___ ENTRIES SHOWN ___

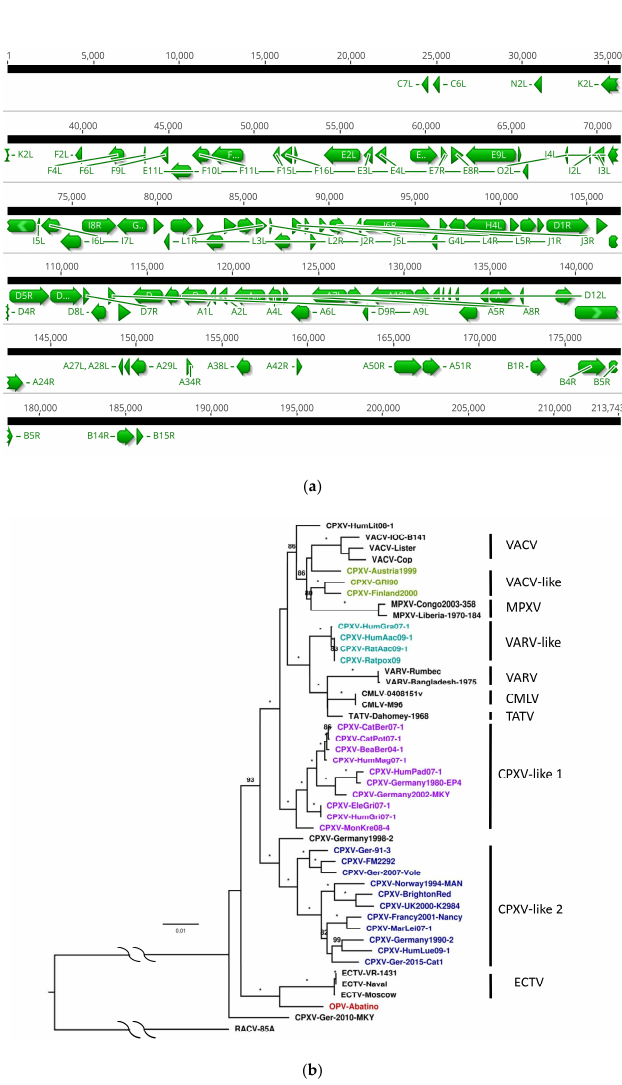
Figure 1. Location and phylogenetic analysis of the core genome of Orthopoxvirus (OPV) Abatino: ( a ) Localization of individual 102 coding sequences (CDS), highly conserved across all analyzed OPV, within the OPV Abatino genome. CDS are annotated following vaccinia virus-Copenhagen (VACV-Cop) nomenclature; ( b ) phylogenetic analysis of the core genome of OPV Abatino, built with the 102 concatenated CDS in the context of representative OPV genomes. CPXV clades, defined according to [2,5,17–19], are identified with color codes; three cowpox virus (CPXV) strains with discordant or no specified classification are also reported in black characters. The OPV Abatino strain is highlighted in red. A New World OPV, i.e. Raccoonpox Virus (RACV), was used as an outgroup. The CDS used in this analysis are detailed in Supplementary Table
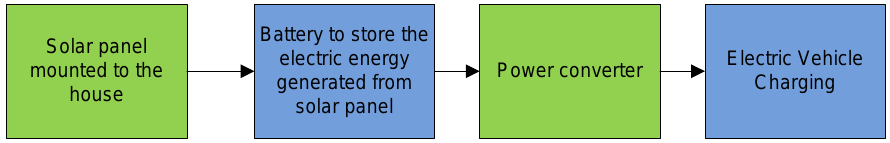
Figure 7. Solar panel and charging system for household purposes.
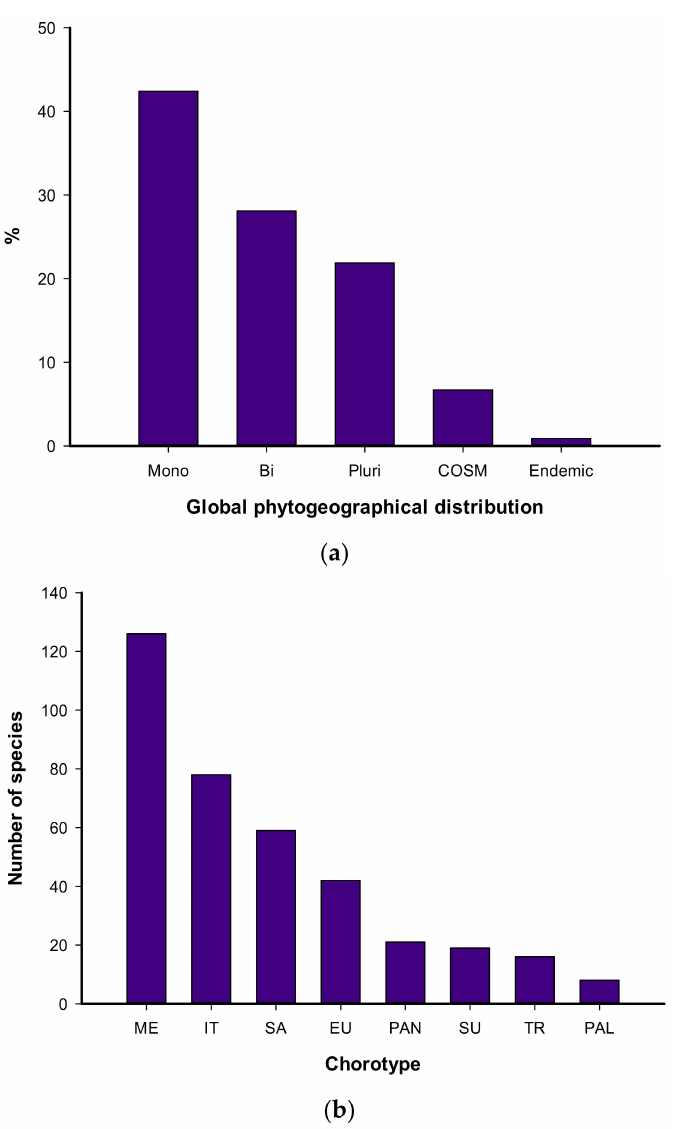
Figure 4. The global phytogeographical distribution of the species ( a ), chorotype spectrum of the recorded species in the study area ( b ). COSM: Cosmopolitan, Pluri: Pluri-regionals, SA:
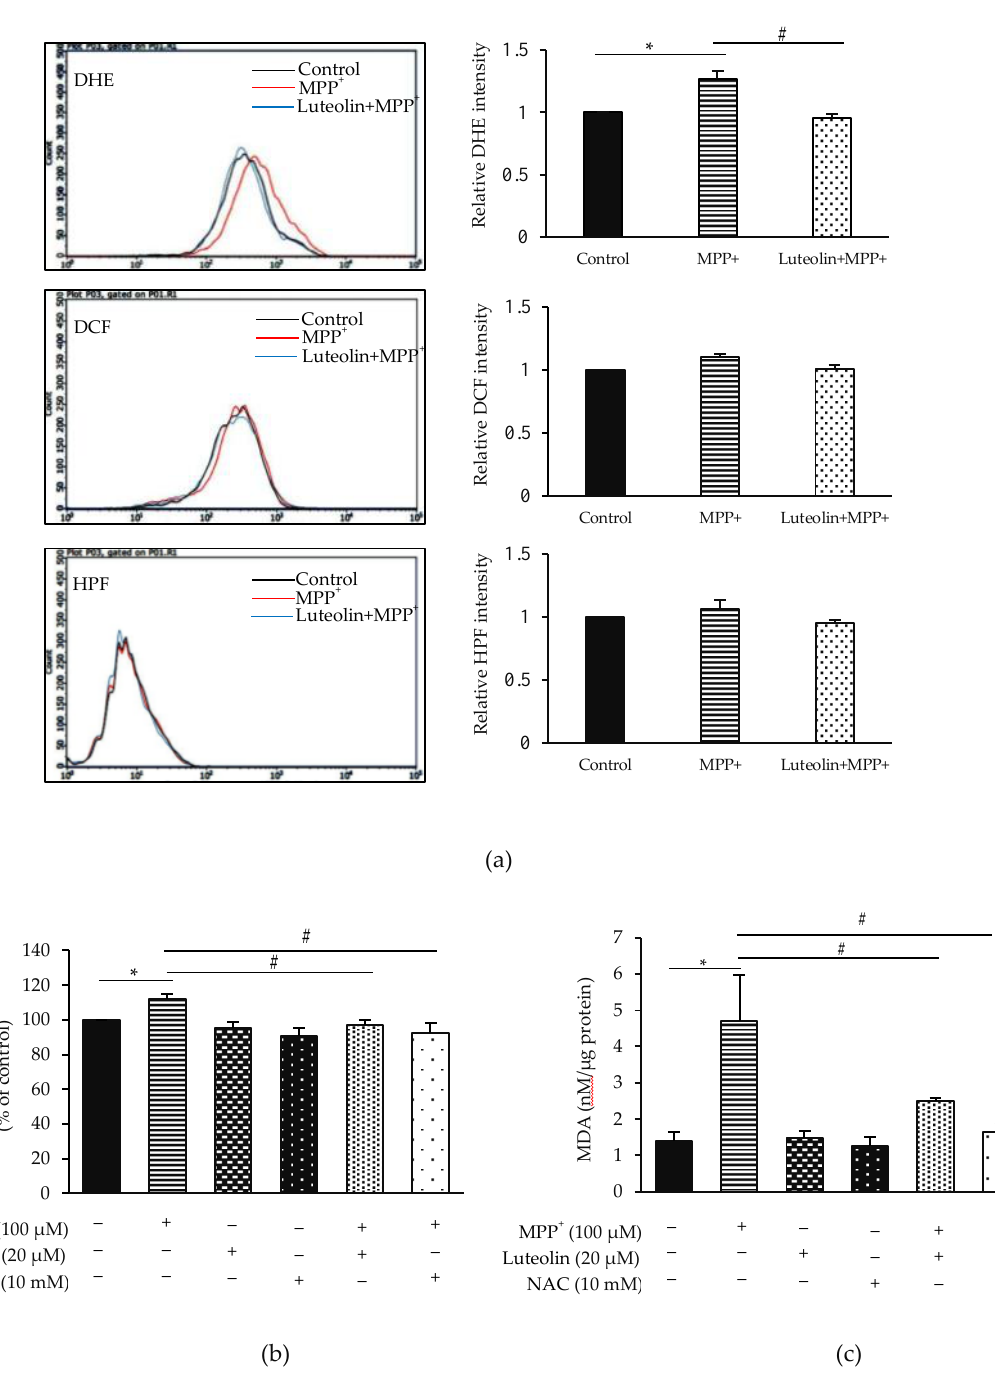
Figure 4. Luteolin protected MPP + -induced intracellular reactive oxygen species (ROS) and malondialdehyde (MDA) generation in SH-SY5Y cells. ( a ) The cells treated with 100 µ M MPP + for 24 h in the presence or absence of 20 µ M luteolin were incubated with specific ROS fluorescent probes, including DHE, DCF or HPF for 3 h. Fluorescence intensity of dihydroethidium (DHE), 2 (cid:48) ,7 (cid:48) -dichlorofluorescein (DCF) or hydroxyphenyl fluorescein (HPF) was analyzed by flow cytometry. Cells were pre-incubated with 20 µ M luteolin and 10 mM NAC for 1 h, followed by 100 µ M MPP + . Levels of ( b ) O 2 − and ( c ) MDA were measured by xanthine/xanthine oxidase systems and thiobarbituric acid reactive substances (TBARS) assay, respectively. Results presented as the mean ± SD for triplicated independent experiments. Differences are statistically significant at * p < 0.05 versus the control group and # p < 0.05 versus the MPP + group. DHE: dihydroethidium, DCF: 2 (cid:48) ,7 (cid:48) -dichlorofluorescein, HPF: hydroxyphenyl fluorescein and NAC: N-acetyl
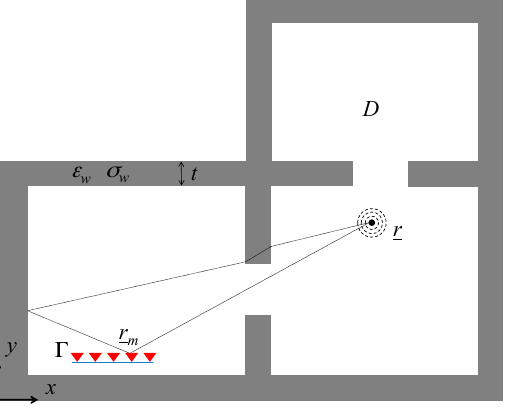
Figure 1. Geometry of the scenario. A radio-frequency (RF) source (black circle) radiates a wireless signal which is recorded by a sensor array (red triangles) deployed along the measurement line Г .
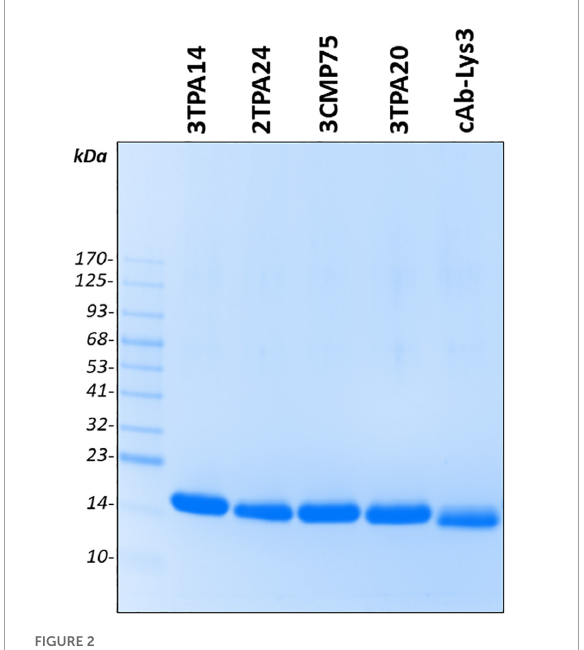
FIGURE2 Purification of the selected anti- membrane type 1-matrix metalloproteinase (MT1-MMP) nanobodies. Sodium dodecyl sulfate-polyacrylamide gel electrophoresis (SDS-PAGE) analysis followed by Coomassie Blue staining in a 4–20% gradient polyacrylamide gel of purified nanobody clones 3TPA14, 2TPA24, 3CMP75, 3TPA20, and cAb-Lys3 as non-specific one. Periplasmic extract were subject to immobilized metal ion affinity chromatography followed by size exclusion chromatography in PBS buffer. Molecular weight markers are indicated at the left of the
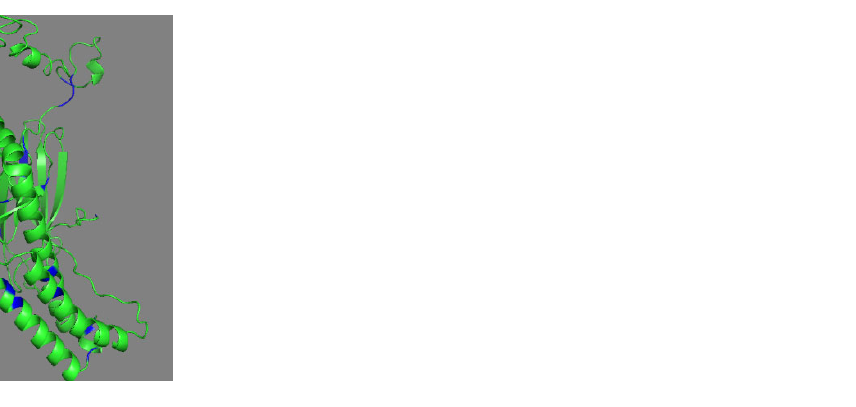
Figure 4. Swiss model generated LBP model based on template (PDB: 7KZI) with 50% of sequence Identity.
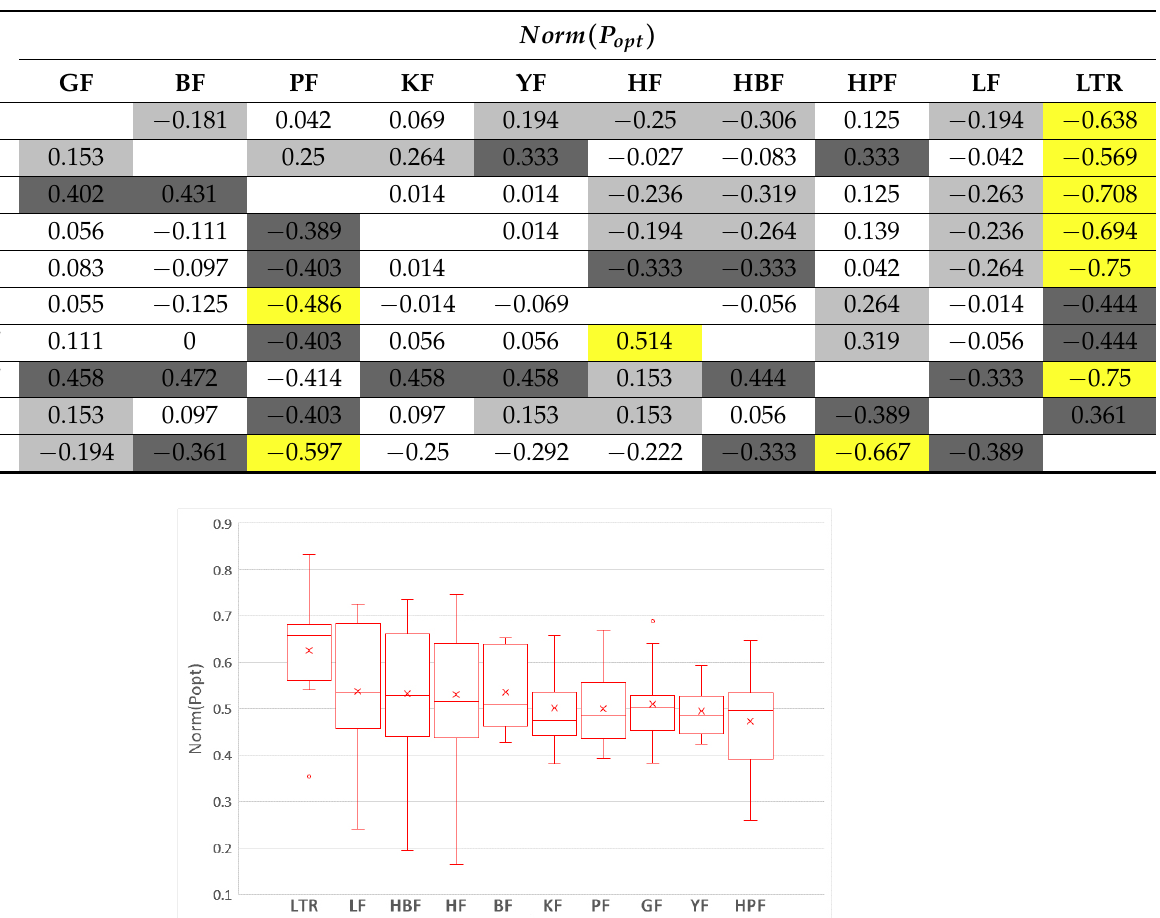
Table 4. Cliff’s δ of the Nine Training Data Selection Methods and LTR Trained on 90% WP Data in Terms of FPA and Norm ( P opt ) .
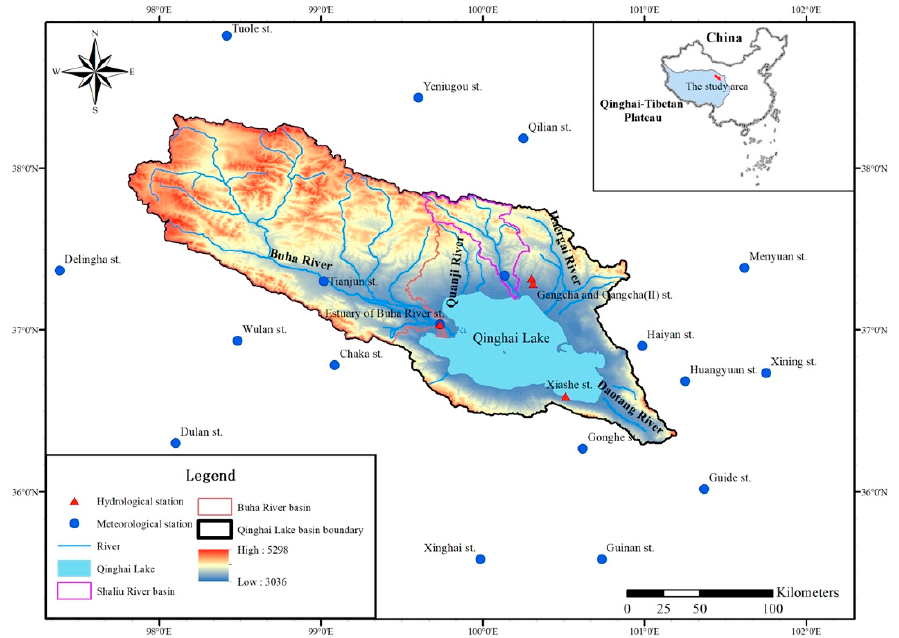
Figure 1. The location of Qinghai Lake basin in China (top right corner), physical characteristics of Qinghai Lake in Qinghai Lake basin (centre) and the spatial distribution of the hydrological stations (red triangles) and meteorological stations (blue dots).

___

**ABOUT THIS EXERCISE**
I'd like the lines above repeated exactly, from the one that contains "Figure 7. Solar" through the one that contains "Figure 4. The", with no pictures.

**OUTPUT FOR THIS EXERCISE**
Figure 7. Solar panel and charging system for household purposes.
Figure 4. The global phytogeographical distribution of the species ( a ), chorotype spectrum of the recorded species in the study area ( b ). COSM: Cosmopolitan, Pluri: Pluri-regionals, SA:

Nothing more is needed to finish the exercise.